*PROBLEM TO WORK ON*:
This exercise calls for every record to be returned exactly, with pictures removed.

*SUPPLIED RECORDS*:

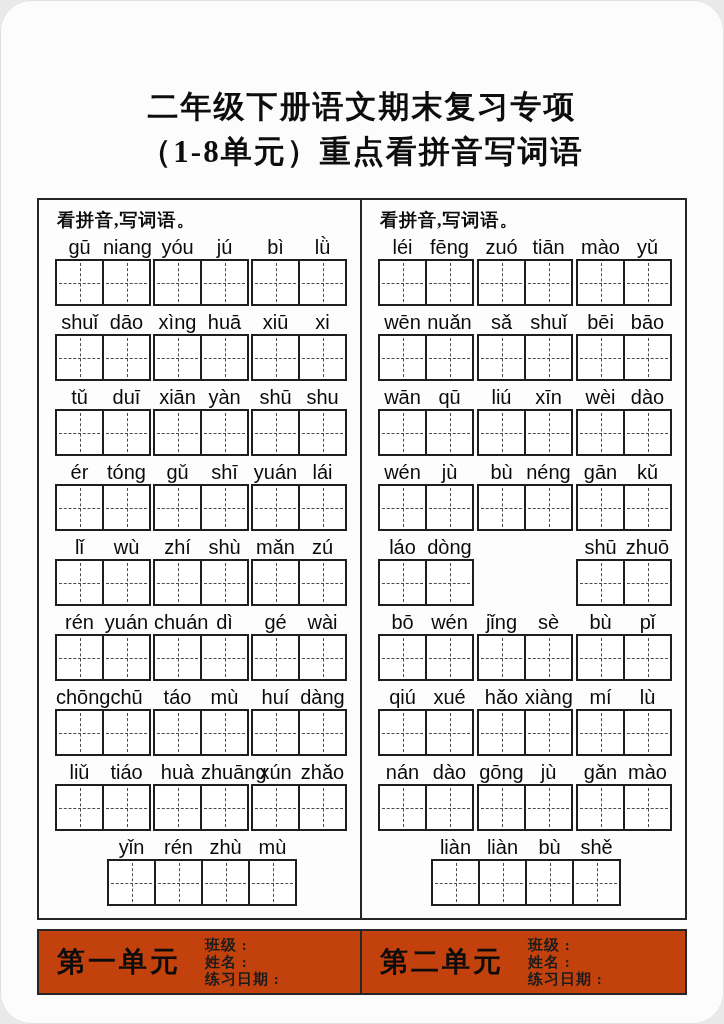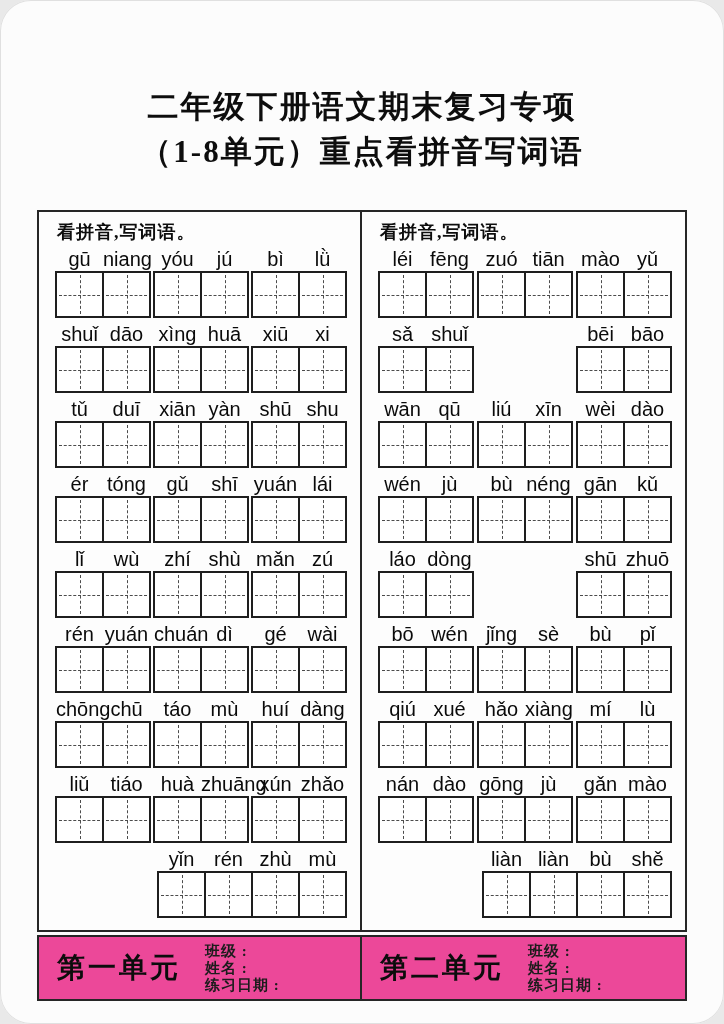--- a/index.html
+++ b/index.html
@@ -12,52 +12,52 @@
   }
 
   
   .title-block { padding-top:84px; text-align:center; }
   .title-line {
     font-family:"Liberation Serif", serif; font-weight:bold;
     font-size:31px; line-height:45px; letter-spacing:2px; color:#0d0d0d;
   }
 
   
-  .sheet { position:absolute; left:37px; top:210px; width:650px; }
+  .sheet { position:absolute; left:37px; top:198px; width:650px; }
   .main { border:2px solid #262626; display:flex; background:#fdfdfd; }
   .col { width:50%; box-sizing:border-box; padding:7px 13px 9px 16px; }
   .col-left { border-right:2px solid #262626; }
   .col-header {
     font-family:"Liberation Serif", serif; font-weight:bold;
     font-size:18px; color:#0d0d0d; padding:1px 0 2px 2px; letter-spacing:1px;
   }
 
   .word-row { display:flex; justify-content:space-between; margin-bottom:3px; }
-  .word-row.single { justify-content:flex-end; padding-left:2px; }
+  .word-row.single { justify-content:center; padding-left:2px; }
 
   .pinyin-line { display:flex; height:25px; align-items:flex-end; justify-content:center; }
   .syl {
     width:47px; text-align:center; font-size:20px; line-height:23px;
     color:#0a0a0a; white-space:nowrap;
   }
 
   .grid-box { display:flex; border:2px solid #1e1e1e; background:#fff; }
   .grid-cell { width:45px; height:43px; position:relative; box-sizing:content-box; }
   .grid-cell + .grid-cell { border-left:2px solid #1e1e1e; }
   .grid-cell::before {
     content:""; position:absolute; left:50%; top:2px; bottom:2px;
     border-left:1px dashed #4c4c4c;
   }
   .grid-cell::after {
     content:""; position:absolute; top:50%; left:2px; right:2px;
     border-top:1px dashed #4c4c4c;
   }
 
   
-  .footer-row { border:2px solid #262626; margin-top:3px; display:flex; height:62px; background:#ec4899; }
+  .footer-row { border:2px solid #262626; margin-top:9px; display:flex; height:62px; background:#c2410c; }
   .footer-cell { width:50%; box-sizing:border-box; display:flex; align-items:center; }
   .footer-cell.left { border-right:2px solid #262626; }
   .unit-label {
     font-weight:bold; font-size:28px; letter-spacing:3px;
     padding-left:18px; color:#0c0c0c;
   }
   .fields {
     margin-left:24px; font-family:"Liberation Serif", serif; font-weight:bold;
     font-size:15px; line-height:17px; color:#1c1c1c; letter-spacing:1px;
   }
@@ -380,20 +380,30 @@
                   <span class="syl">mào</span>
                   <span class="syl">yǔ</span>
                 </div>
                 <div class="grid-box">
                   <div class="grid-cell"></div>
                   <div class="grid-cell"></div>
                 </div>
               </div>
             </div>
             <div class="word-row">
+              <div class="group">
+                <div class="pinyin-line">
+                  <span class="syl">wēn</span>
+                  <span class="syl">nuǎn</span>
+                </div>
+                <div class="grid-box">
+                  <div class="grid-cell"></div>
+                  <div class="grid-cell"></div>
+                </div>
+              </div>
               <div class="group">
                 <div class="pinyin-line">
                   <span class="syl">sǎ</span>
                   <span class="syl">shuǐ</span>
                 </div>
                 <div class="grid-box">
                   <div class="grid-cell"></div>
                   <div class="grid-cell"></div>
                 </div>
               </div>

*ANSWER TO THE PROBLEM*:
--- a/index.html
+++ b/index.html
@@ -12,52 +12,52 @@
   }
 
   
   .title-block { padding-top:84px; text-align:center; }
   .title-line {
     font-family:"Liberation Serif", serif; font-weight:bold;
     font-size:31px; line-height:45px; letter-spacing:2px; color:#0d0d0d;
   }
 
   
-  .sheet { position:absolute; left:37px; top:210px; width:650px; }
+  .sheet { position:absolute; left:37px; top:198px; width:650px; }
   .main { border:2px solid #262626; display:flex; background:#fdfdfd; }
   .col { width:50%; box-sizing:border-box; padding:7px 13px 9px 16px; }
   .col-left { border-right:2px solid #262626; }
   .col-header {
     font-family:"Liberation Serif", serif; font-weight:bold;
     font-size:18px; color:#0d0d0d; padding:1px 0 2px 2px; letter-spacing:1px;
   }
 
   .word-row { display:flex; justify-content:space-between; margin-bottom:3px; }
-  .word-row.single { justify-content:flex-end; padding-left:2px; }
+  .word-row.single { justify-content:center; padding-left:2px; }
 
   .pinyin-line { display:flex; height:25px; align-items:flex-end; justify-content:center; }
   .syl {
     width:47px; text-align:center; font-size:20px; line-height:23px;
     color:#0a0a0a; white-space:nowrap;
   }
 
   .grid-box { display:flex; border:2px solid #1e1e1e; background:#fff; }
   .grid-cell { width:45px; height:43px; position:relative; box-sizing:content-box; }
   .grid-cell + .grid-cell { border-left:2px solid #1e1e1e; }
   .grid-cell::before {
     content:""; position:absolute; left:50%; top:2px; bottom:2px;
     border-left:1px dashed #4c4c4c;
   }
   .grid-cell::after {
     content:""; position:absolute; top:50%; left:2px; right:2px;
     border-top:1px dashed #4c4c4c;
   }
 
   
-  .footer-row { border:2px solid #262626; margin-top:3px; display:flex; height:62px; background:#ec4899; }
+  .footer-row { border:2px solid #262626; margin-top:9px; display:flex; height:62px; background:#c2410c; }
   .footer-cell { width:50%; box-sizing:border-box; display:flex; align-items:center; }
   .footer-cell.left { border-right:2px solid #262626; }
   .unit-label {
     font-weight:bold; font-size:28px; letter-spacing:3px;
     padding-left:18px; color:#0c0c0c;
   }
   .fields {
     margin-left:24px; font-family:"Liberation Serif", serif; font-weight:bold;
     font-size:15px; line-height:17px; color:#1c1c1c; letter-spacing:1px;
   }
@@ -380,20 +380,30 @@
                   <span class="syl">mào</span>
                   <span class="syl">yǔ</span>
                 </div>
                 <div class="grid-box">
                   <div class="grid-cell"></div>
                   <div class="grid-cell"></div>
                 </div>
               </div>
             </div>
             <div class="word-row">
+              <div class="group">
+                <div class="pinyin-line">
+                  <span class="syl">wēn</span>
+                  <span class="syl">nuǎn</span>
+                </div>
+                <div class="grid-box">
+                  <div class="grid-cell"></div>
+                  <div class="grid-cell"></div>
+                </div>
+              </div>
               <div class="group">
                 <div class="pinyin-line">
                   <span class="syl">sǎ</span>
                   <span class="syl">shuǐ</span>
                 </div>
                 <div class="grid-box">
                   <div class="grid-cell"></div>
                   <div class="grid-cell"></div>
                 </div>
               </div>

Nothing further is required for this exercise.